I don’t think the orthogonality thesis is true in humans (i.e. I think smarter humans tend to be more value aligned with me); and sometimes making non-value-aligned agents smarter is good for you (I’d rather play iterated prisoner’s dilemma with someone smart enough to play tit-for-tat than someone who can only choose between being CooperateBot or DefectBot).

My actual experience over the last decade is that some form of the above statement isn’t true. As a large human model trained on decades of interaction, my immediate response to querying my own next experience predictor in situations around interacting with smarter humans is: no strong correlation with my values and will defect unless there’s a very strong enforcement mechanism (especially in finance, business and management). (Presumably because in our society, most games aren’t iterated—or if they are iterated are closer to the dictator game instead of the prisoner’s dilemma—but I’m very uncertain about causes and am much more worried about previous observed outputs.)
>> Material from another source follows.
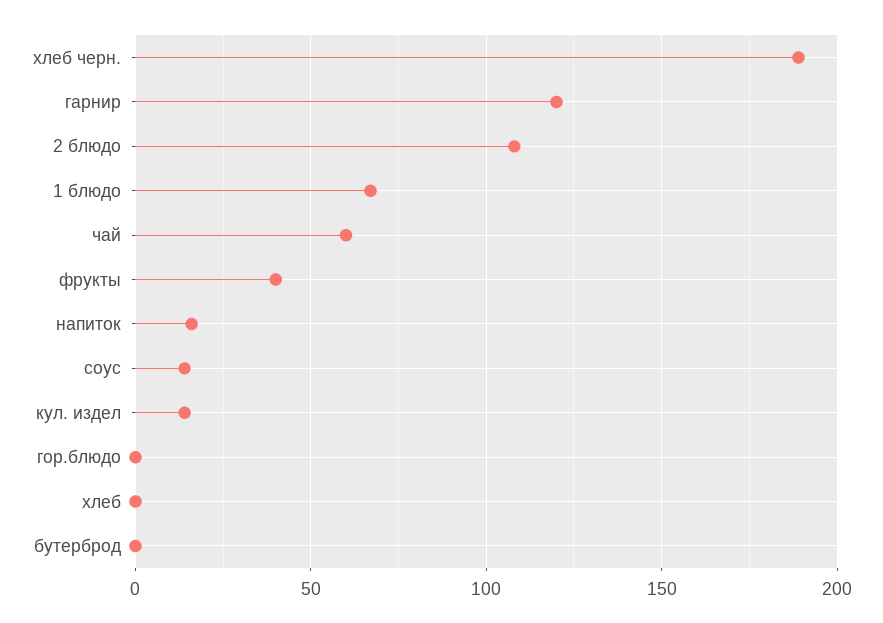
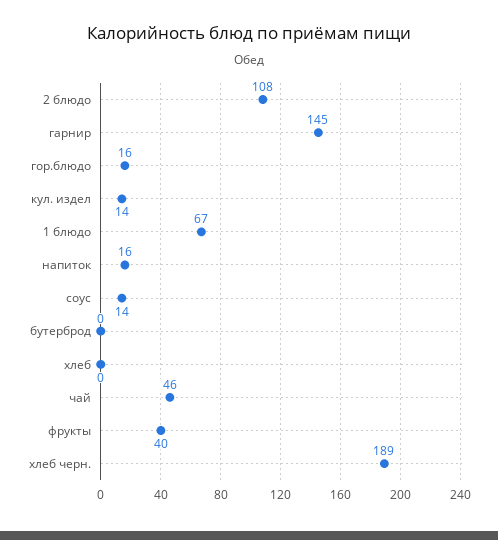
гарнир: 120 -> 145
чай: 60 -> 46
гор.блюдо: 0 -> 16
I suspect that this isn’t going to be convincing to you because I’m giving you the output of a fuzzy statistical model instead of giving you a logical verbalized step by step argument. But the deeper crux is that I believe “The Rationalists” heavily over-weigh the second and under-weigh the first, when the first is a much more reliable source of information: it was generated by entanglement with reality in a way that mere arguments aren’t.

And I suspect that’s a large part of the reason why we—and I include myself with the Rationalists at that point in time—were blindsided by deep learning and connectionism winning: we expected intelligence to require some sort of symbolic reasoning and focusing on explicit utility functions and formal decision theory and maximizing things...and none of that seems even relevant to the actual intelligences we’ve made, which are doing fuzzy statistical learning on their training sets, arguably, just the way we are.
- philh 28 May 2023 9:48 UTC
  2 points
  0
  Parent
  So I mostly don’t disagree with what you say about fuzzy statistical models versus step by step arguments. But also, what you said is indeed not very convincing to me, I guess in part because it’s not like my “I think smarter humans tend to be more value aligned with me” was the output of a step by step argument either. So when the output of your fuzzy statistical model clashes with the output of my fuzzy statistical model, it’s hardly surprising that I don’t just discard my own output and replace it with yours.
  
  I’m also not simply discarding yours, but there’s not loads I can do with it as-is—like, you’ve given me the output of your fuzzy statistical model, but I still don’t have access to the model itself. I think if we cared enough to explore this question in more depth (which I probably don’t, but this meta thread is interesting) we’d need to ask things like “what exactly have we observed”, “can we find specific situations where we anticipate different things”, “do we have reason to trust one person’s fuzzy statistical models over another”, “are we even talking about the same thing here”.